Ultimate Adventure 2007 Jeep Wrangler JK - UAJKPosted in Project Vehicles on November 1, 2007
So where were we? In the last three issues of 4-Wheel & Off-Road we've been building up an '07 Jeep Wrangler JK for our annual Ultimate Adventure trip. U.A. is the week-long off-road trip we do every summer, and as usual we're building an over-the-top 4x4 to lead our group of 20 rigs. Now if you look elsewhere in this issue you'll see the completed Jeep running the trails in Texas, but due to the magic and mysteries of magazine edit, this is a behind-the-scenes of how we built the Jeep for the trip. To catch up any stragglers, we started with a two-wheel-drive, four-door Wrangler and took it to get a custom rollcage done at Twisted Customs, then we drove it to American Expedition Vehicles (AEV) where we began combining the channeled Jeep body with a shortened Dodge Mega Cab frame since our plan included a Cummins diesel engine to repower our Ultimate Jeep. It all sounds simple when written out like this, but in fact the crew at AEV spent more than 400 man hours cutting the Jeep body to fit over the frame and drivetrain, plus the engine was moved backward approximately 12 inches to fit under the hood better, not to mention all the messin' about with wiring, plumbing, and suspension to get it just right.
In addition to the Cummins engine, we installed an NV4500 five-speed manual transmission-because we feel Jeeps should have manual transmissions-and a two-speed Atlas Transfer case, both of which were supplied by Advance Adapters. Also this month we'll cover the installation of a set of AAM axles from the new Dodge Power Wagon. We chose these axles because they will bolt right into the Mega Cab suspension, plus they are fitted with selectable lockers front and rear and 4.56 gears which should work perfectly with our new 42-inch BFGoodrich tires. Yes, there are some new treads on the market and we happened to get our hands on the very first set of 42s from BFGoodrich. As you can see, this Jeep buildup is quickly getting out of hand and surpassing the basic build that most of you will ever attempt, but hey, you've got to admit it's pretty cool. Take your basic Jeep, add all the coolest parts Dodge and Jeep have to offer, and what do you get? A bit more than a Rubicon Wrangler and even a bit more than a Dodge Power Wagon, It's the UAJK, but we call it the Rubi Wagon.

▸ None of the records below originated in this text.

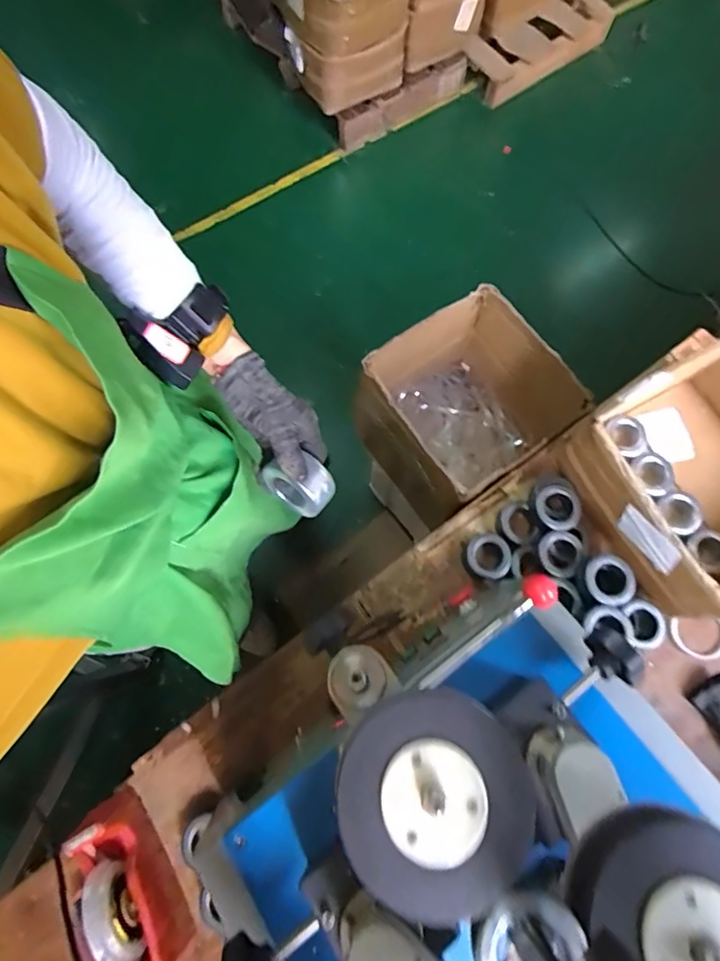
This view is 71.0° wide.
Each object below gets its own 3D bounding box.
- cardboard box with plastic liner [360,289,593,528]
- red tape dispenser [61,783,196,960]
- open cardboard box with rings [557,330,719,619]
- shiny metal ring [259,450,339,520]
[{"bbox_3d":[0.200,-0.130,1.025,0.316,0.294,0.306,-34,77,-10],"label":"cardboard box with plastic liner"},{"bbox_3d":[-0.295,0.514,0.633,0.065,0.147,0.203,-37,78,-11],"label":"red tape dispenser"},{"bbox_3d":[0.530,-0.001,0.766,0.352,0.185,0.369,-34,77,-10],"label":"open cardboard box with rings"},{"bbox_3d":[-0.063,0.004,0.520,0.072,0.068,0.033,29,57,6],"label":"shiny metal ring"}]

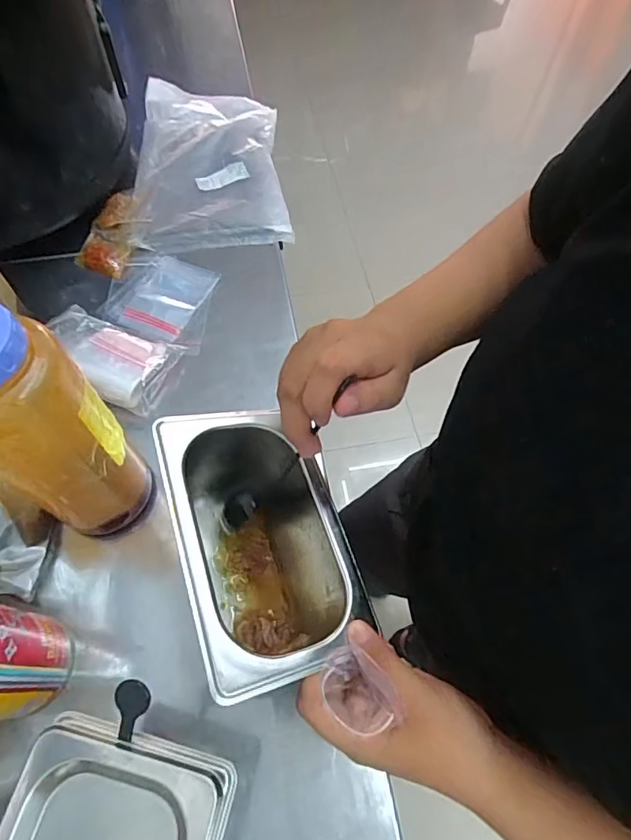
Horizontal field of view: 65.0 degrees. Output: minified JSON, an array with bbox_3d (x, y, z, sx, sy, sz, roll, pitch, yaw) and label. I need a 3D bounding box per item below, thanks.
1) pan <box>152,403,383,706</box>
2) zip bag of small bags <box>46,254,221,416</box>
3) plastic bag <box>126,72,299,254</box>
[{"bbox_3d":[-0.047,0.092,0.359,0.115,0.100,0.179,-8,61,-28],"label":"pan"},{"bbox_3d":[-0.187,-0.108,0.524,0.138,0.028,0.192,21,62,10],"label":"zip bag of small bags"},{"bbox_3d":[-0.142,-0.349,0.655,0.185,0.033,0.309,-6,61,-4],"label":"plastic bag"}]

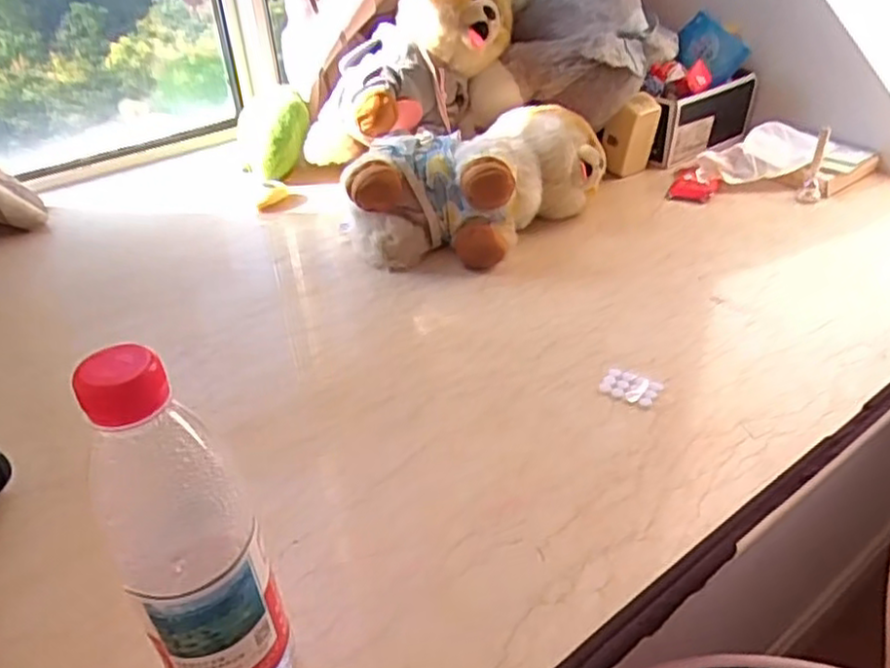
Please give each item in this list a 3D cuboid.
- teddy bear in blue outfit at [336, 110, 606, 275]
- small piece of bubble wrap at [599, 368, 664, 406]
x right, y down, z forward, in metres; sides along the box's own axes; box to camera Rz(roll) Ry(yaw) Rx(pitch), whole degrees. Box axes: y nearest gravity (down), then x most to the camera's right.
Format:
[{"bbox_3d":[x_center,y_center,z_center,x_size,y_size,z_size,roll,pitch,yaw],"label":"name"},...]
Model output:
[{"bbox_3d":[0.026,-0.169,0.799,0.264,0.124,0.170,-27,42,-28],"label":"teddy bear in blue outfit"},{"bbox_3d":[0.152,0.042,0.579,0.045,0.004,0.031,19,42,29],"label":"small piece of bubble wrap"}]

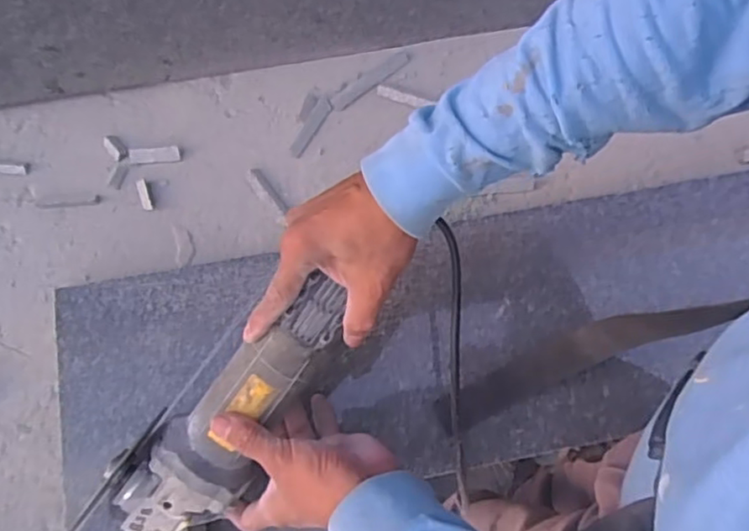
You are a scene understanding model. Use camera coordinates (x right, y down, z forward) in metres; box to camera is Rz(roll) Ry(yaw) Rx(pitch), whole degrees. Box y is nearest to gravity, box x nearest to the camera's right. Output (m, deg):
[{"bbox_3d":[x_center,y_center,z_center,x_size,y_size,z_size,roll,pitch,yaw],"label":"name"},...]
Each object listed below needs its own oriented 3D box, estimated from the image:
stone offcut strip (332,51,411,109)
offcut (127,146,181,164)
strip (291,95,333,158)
[{"bbox_3d":[-0.005,-0.194,0.644,0.095,0.006,0.019,-38,76,-13],"label":"stone offcut strip"},{"bbox_3d":[-0.219,-0.110,0.615,0.051,0.006,0.016,-3,71,-3],"label":"offcut"},{"bbox_3d":[-0.064,-0.141,0.631,0.016,0.005,0.070,27,72,8],"label":"strip"}]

The electrical portion of the build would have been a nightmare for sure if it wasn't for the expertise that AEV has with Jeep and Dodge vehicles. Brothers Dave and Jordan Harriton have been working on everything from making the newer Hemi V-8s run when transplanted into Jeep Wranglers to building modules so that the traction control in the Jeep Grand Cherokees and Commanders still works correctly when those vehicles are modified. The current electrical system in the Jeep Wrangler is referred to as a Can Bus network system where there are numerous computers talking to each other and sending electrical messages over the wiring harness thousands of times per second. Included in this system is a primary computerized fuse block known as the Totally Integrated Power Module (TIPM), which helps monitor and disperse power to all the different modules and engine components throughout the Jeep. However, along with this communication from each component where things like the radio, stability control, ABS, and powertrain control module report back their own performance, there are also messages between modules where they identify themselves and each other. So if one computer goes down, when it resets the other computers will tell it who it is. Thus as we were putting a Dodge engine into the Jeep body all of these computers were more than a little bit confused. To start, Dave Harriton sifted through pages of the electrical manual for both the Jeep and the Dodge before modifying the wiring harness to accommodate the diesel engine, Power Wagon lockers, and diesel fuel pump.
Once the wiring was sorted out, Jordan stepped in and did his Geek Squad job on the multiple computers across the network within the Jeep. To simplify it for us he explained that the Jeep now thinks it has a Cummins diesel under its hood instead of the original 3.8L V-6 gas engine, and it also recognizes the four-wheel drive and 42-inch-tall tires and runs accordingly. Imagine it is like a giant office building where every desk knows what they do and what the other desks should be doing, then if you remove one desk and add a new desk you need to get all the other desks in order so they are not only reporting what they are doing, but also inviting the new desk to work amongst them. It's pretty amazing but also pretty complicated from the good old days when you just need 12 volts for lights, ignition, and your winch. In the end we drove this Jeep with no "check engine" lights on the dash at all. Of course the seatbelt light was blinking because we swapped to race harnesses, the airbag light wasn't happy because we changed to aftermarket seats, and for some reason the parking-brake light wouldn't go off, but otherwise the dash was warning-free the majority of the time.